> [WHAT YOU SHOULD DO]: Please print out every entry below, verbatim.

> [INPUT]:
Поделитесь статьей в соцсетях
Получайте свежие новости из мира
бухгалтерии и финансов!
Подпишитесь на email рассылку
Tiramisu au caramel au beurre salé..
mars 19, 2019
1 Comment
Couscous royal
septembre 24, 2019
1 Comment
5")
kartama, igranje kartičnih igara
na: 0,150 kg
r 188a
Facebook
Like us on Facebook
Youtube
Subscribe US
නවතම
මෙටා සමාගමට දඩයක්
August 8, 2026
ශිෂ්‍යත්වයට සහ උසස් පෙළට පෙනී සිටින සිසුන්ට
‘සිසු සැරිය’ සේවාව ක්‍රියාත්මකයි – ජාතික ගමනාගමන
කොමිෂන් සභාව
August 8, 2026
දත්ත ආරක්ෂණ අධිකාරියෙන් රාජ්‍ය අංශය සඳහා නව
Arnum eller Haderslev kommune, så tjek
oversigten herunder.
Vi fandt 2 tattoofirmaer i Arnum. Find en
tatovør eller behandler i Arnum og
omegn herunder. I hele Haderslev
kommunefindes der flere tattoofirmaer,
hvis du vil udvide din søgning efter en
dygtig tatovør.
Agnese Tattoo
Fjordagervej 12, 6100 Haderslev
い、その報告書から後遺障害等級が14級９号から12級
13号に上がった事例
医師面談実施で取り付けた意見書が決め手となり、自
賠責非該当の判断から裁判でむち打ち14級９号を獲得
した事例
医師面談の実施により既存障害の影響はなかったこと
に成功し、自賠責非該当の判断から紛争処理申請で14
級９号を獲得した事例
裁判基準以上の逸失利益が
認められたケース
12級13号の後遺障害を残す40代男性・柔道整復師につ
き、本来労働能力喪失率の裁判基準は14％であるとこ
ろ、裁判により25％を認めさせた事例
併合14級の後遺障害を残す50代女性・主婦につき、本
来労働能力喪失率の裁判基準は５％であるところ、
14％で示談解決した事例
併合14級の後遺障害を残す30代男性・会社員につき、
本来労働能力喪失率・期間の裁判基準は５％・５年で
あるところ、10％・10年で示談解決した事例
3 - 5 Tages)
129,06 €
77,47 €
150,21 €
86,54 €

> [COMPLETED EXERCISE]:
Поделитесь статьей в соцсетях
Получайте свежие новости из мира
бухгалтерии и финансов!
Подпишитесь на email рассылку
Tiramisu au caramel au beurre salé..
mars 19, 2019
1 Comment
Couscous royal
septembre 24, 2019
1 Comment
5")
kartama, igranje kartičnih igara
na: 0,150 kg
r 188a
Facebook
Like us on Facebook
Youtube
Subscribe US
නවතම
මෙටා සමාගමට දඩයක්
August 8, 2026
ශිෂ්‍යත්වයට සහ උසස් පෙළට පෙනී සිටින සිසුන්ට
‘සිසු සැරිය’ සේවාව ක්‍රියාත්මකයි – ජාතික ගමනාගමන
කොමිෂන් සභාව
August 8, 2026
දත්ත ආරක්ෂණ අධිකාරියෙන් රාජ්‍ය අංශය සඳහා නව
Arnum eller Haderslev kommune, så tjek
oversigten herunder.
Vi fandt 2 tattoofirmaer i Arnum. Find en
tatovør eller behandler i Arnum og
omegn herunder. I hele Haderslev
kommunefindes der flere tattoofirmaer,
hvis du vil udvide din søgning efter en
dygtig tatovør.
Agnese Tattoo
Fjordagervej 12, 6100 Haderslev
い、その報告書から後遺障害等級が14級９号から12級
13号に上がった事例
医師面談実施で取り付けた意見書が決め手となり、自
賠責非該当の判断から裁判でむち打ち14級９号を獲得
した事例
医師面談の実施により既存障害の影響はなかったこと
に成功し、自賠責非該当の判断から紛争処理申請で14
級９号を獲得した事例
裁判基準以上の逸失利益が
認められたケース
12級13号の後遺障害を残す40代男性・柔道整復師につ
き、本来労働能力喪失率の裁判基準は14％であるとこ
ろ、裁判により25％を認めさせた事例
併合14級の後遺障害を残す50代女性・主婦につき、本
来労働能力喪失率の裁判基準は５％であるところ、
14％で示談解決した事例
併合14級の後遺障害を残す30代男性・会社員につき、
本来労働能力喪失率・期間の裁判基準は５％・５年で
あるところ、10％・10年で示談解決した事例
3 - 5 Tages)
129,06 €
77,47 €
150,21 €
86,54 €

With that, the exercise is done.